SOURCE RECORDS:
━━━━━━
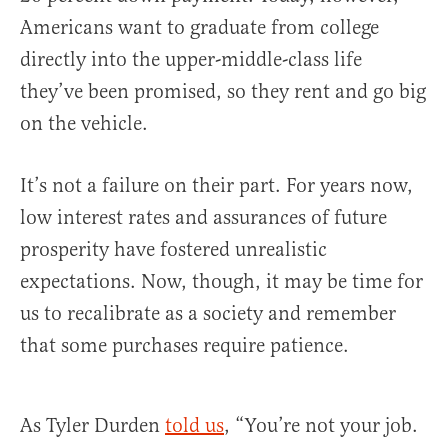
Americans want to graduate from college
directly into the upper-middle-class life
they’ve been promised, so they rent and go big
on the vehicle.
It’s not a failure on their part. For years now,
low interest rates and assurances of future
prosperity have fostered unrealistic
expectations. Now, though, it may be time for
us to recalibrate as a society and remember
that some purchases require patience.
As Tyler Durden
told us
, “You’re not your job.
━━━━━━
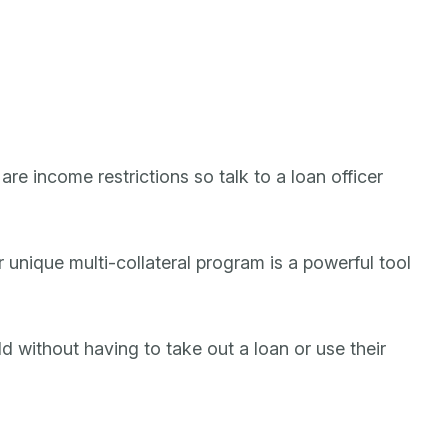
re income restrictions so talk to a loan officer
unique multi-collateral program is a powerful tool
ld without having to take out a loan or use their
━━━━━━
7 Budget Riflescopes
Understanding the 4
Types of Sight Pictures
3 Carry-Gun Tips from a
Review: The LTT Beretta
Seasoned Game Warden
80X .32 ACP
━━━━━━
What is needed is every line of the records above that contains the word "loan".

re income restrictions so talk to a loan officer
ld without having to take out a loan or use their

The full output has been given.